Content starts
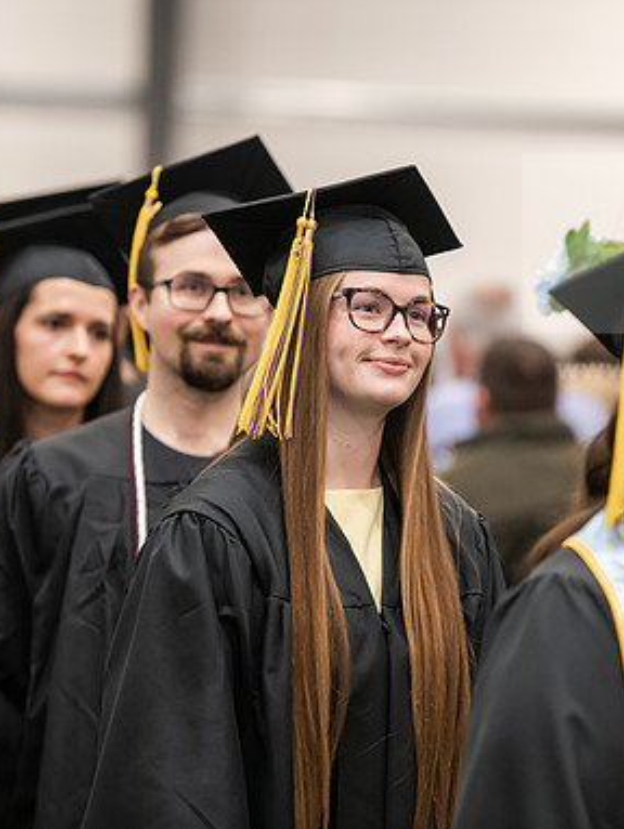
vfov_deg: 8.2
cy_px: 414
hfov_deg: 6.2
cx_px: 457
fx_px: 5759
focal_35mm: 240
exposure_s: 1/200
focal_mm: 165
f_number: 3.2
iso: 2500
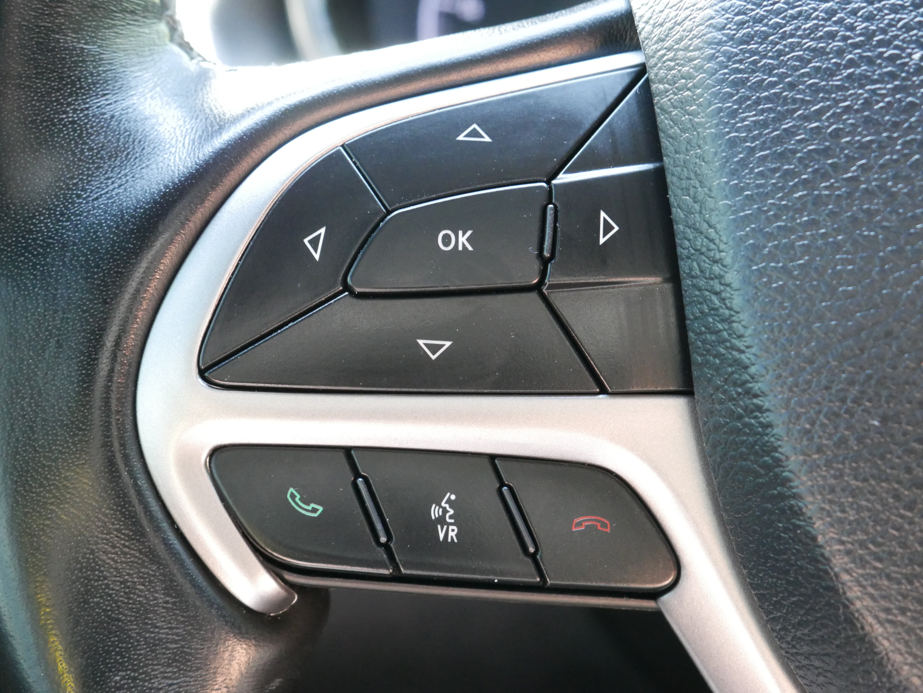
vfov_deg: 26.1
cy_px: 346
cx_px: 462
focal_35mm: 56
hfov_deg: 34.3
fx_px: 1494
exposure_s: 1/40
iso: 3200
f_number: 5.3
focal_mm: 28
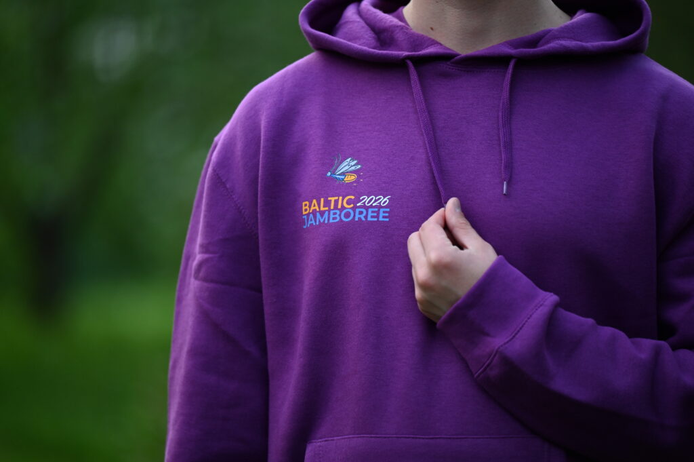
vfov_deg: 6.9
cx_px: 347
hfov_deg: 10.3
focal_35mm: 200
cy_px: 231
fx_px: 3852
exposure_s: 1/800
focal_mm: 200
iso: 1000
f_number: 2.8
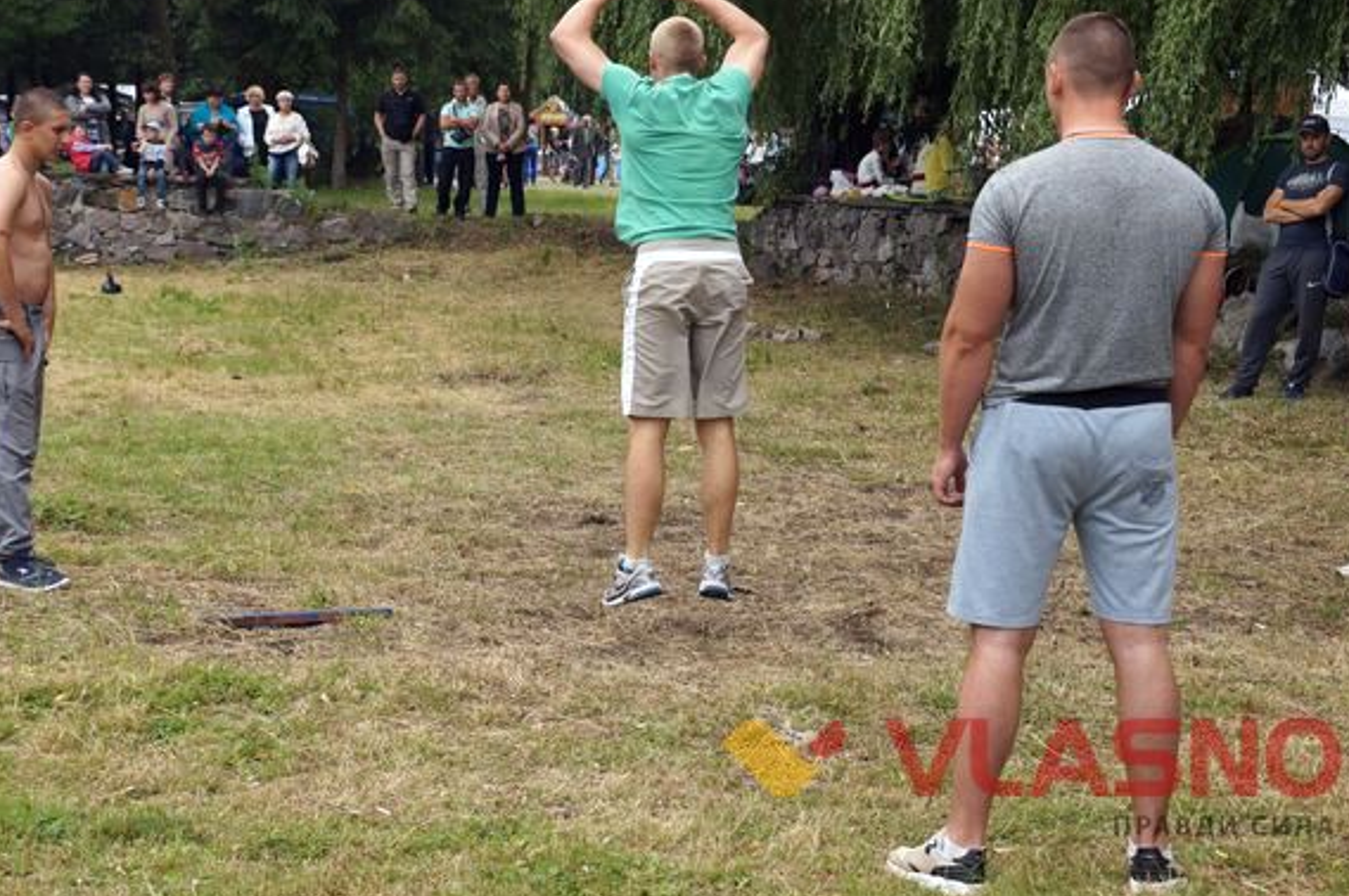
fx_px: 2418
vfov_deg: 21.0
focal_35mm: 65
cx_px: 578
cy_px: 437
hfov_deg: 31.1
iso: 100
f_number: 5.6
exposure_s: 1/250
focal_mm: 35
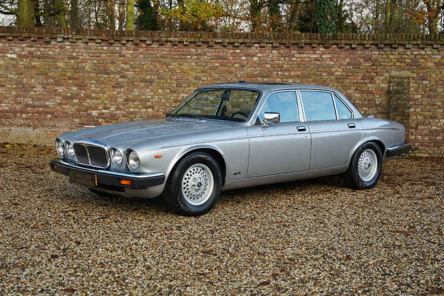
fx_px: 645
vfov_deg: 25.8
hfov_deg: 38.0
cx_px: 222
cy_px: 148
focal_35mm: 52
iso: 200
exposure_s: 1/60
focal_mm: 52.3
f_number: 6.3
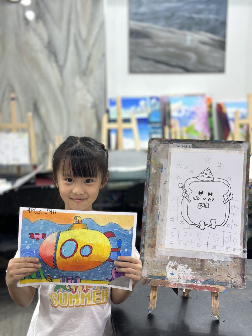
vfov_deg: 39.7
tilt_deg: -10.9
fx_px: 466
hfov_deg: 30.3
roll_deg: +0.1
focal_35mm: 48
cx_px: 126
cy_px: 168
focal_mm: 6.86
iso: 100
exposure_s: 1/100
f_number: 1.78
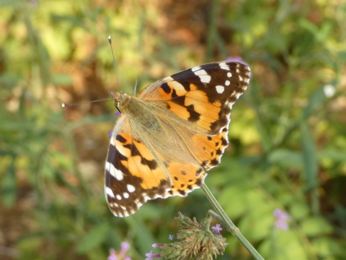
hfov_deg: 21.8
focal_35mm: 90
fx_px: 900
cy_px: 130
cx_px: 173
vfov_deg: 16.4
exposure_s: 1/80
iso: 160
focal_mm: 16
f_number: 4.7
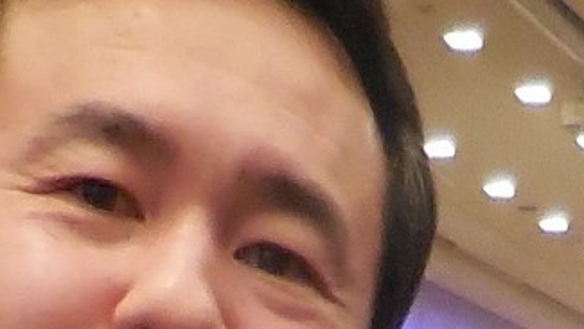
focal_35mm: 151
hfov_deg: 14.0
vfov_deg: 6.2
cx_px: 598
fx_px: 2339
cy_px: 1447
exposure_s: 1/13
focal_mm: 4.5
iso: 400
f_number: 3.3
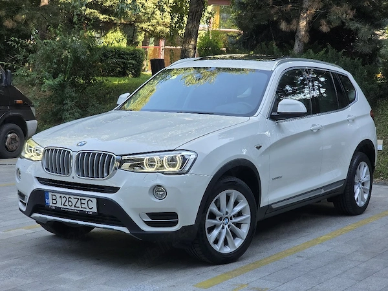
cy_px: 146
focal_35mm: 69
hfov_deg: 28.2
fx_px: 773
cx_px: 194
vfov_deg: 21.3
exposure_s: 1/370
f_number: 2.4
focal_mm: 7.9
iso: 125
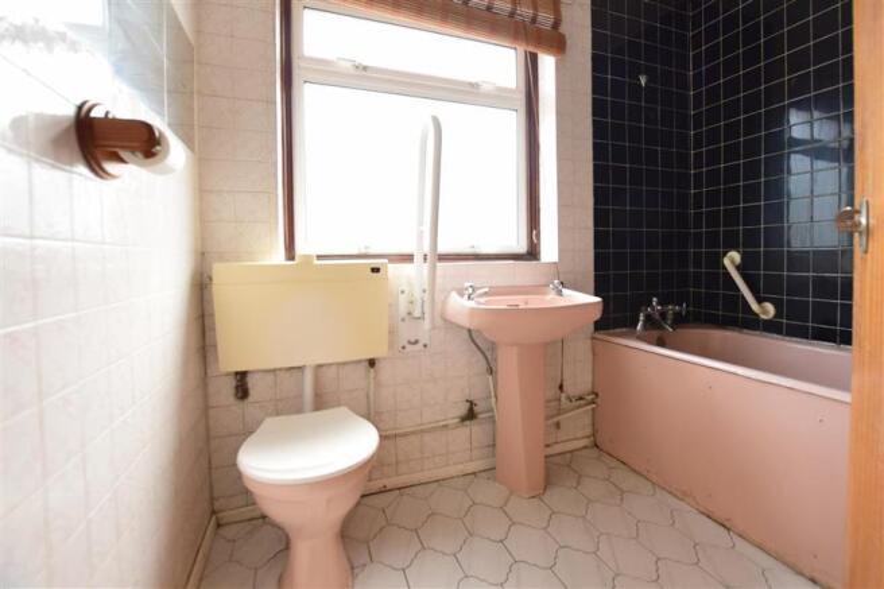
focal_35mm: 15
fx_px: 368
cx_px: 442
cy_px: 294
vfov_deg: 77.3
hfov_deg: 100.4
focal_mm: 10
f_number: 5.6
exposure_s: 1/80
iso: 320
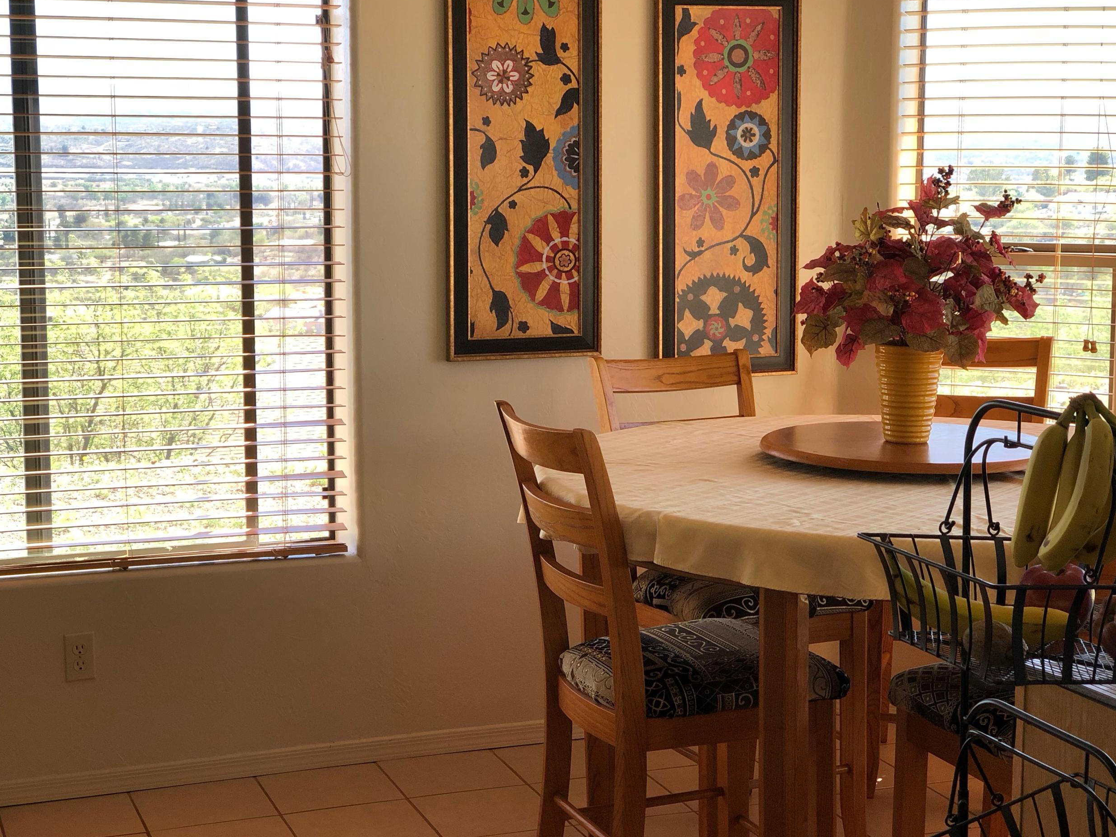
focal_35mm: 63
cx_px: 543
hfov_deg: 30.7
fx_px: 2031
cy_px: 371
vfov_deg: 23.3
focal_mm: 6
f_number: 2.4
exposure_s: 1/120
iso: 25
Content ends
### Brief
From the line that contains "focal_35mm: 48" to the last line of the data above, inclusive, transcribe every line exactly and only those lines, omitting pictures.

### Output below
focal_35mm: 48
cx_px: 126
cy_px: 168
focal_mm: 6.86
iso: 100
exposure_s: 1/100
f_number: 1.78
hfov_deg: 21.8
focal_35mm: 90
fx_px: 900
cy_px: 130
cx_px: 173
vfov_deg: 16.4
exposure_s: 1/80
iso: 160
focal_mm: 16
f_number: 4.7
focal_35mm: 151
hfov_deg: 14.0
vfov_deg: 6.2
cx_px: 598
fx_px: 2339
cy_px: 1447
exposure_s: 1/13
focal_mm: 4.5
iso: 400
f_number: 3.3
cy_px: 146
focal_35mm: 69
hfov_deg: 28.2
fx_px: 773
cx_px: 194
vfov_deg: 21.3
exposure_s: 1/370
f_number: 2.4
focal_mm: 7.9
iso: 125
focal_35mm: 15
fx_px: 368
cx_px: 442
cy_px: 294
vfov_deg: 77.3
hfov_deg: 100.4
focal_mm: 10
f_number: 5.6
exposure_s: 1/80
iso: 320
focal_35mm: 63
cx_px: 543
hfov_deg: 30.7
fx_px: 2031
cy_px: 371
vfov_deg: 23.3
focal_mm: 6
f_number: 2.4
exposure_s: 1/120
iso: 25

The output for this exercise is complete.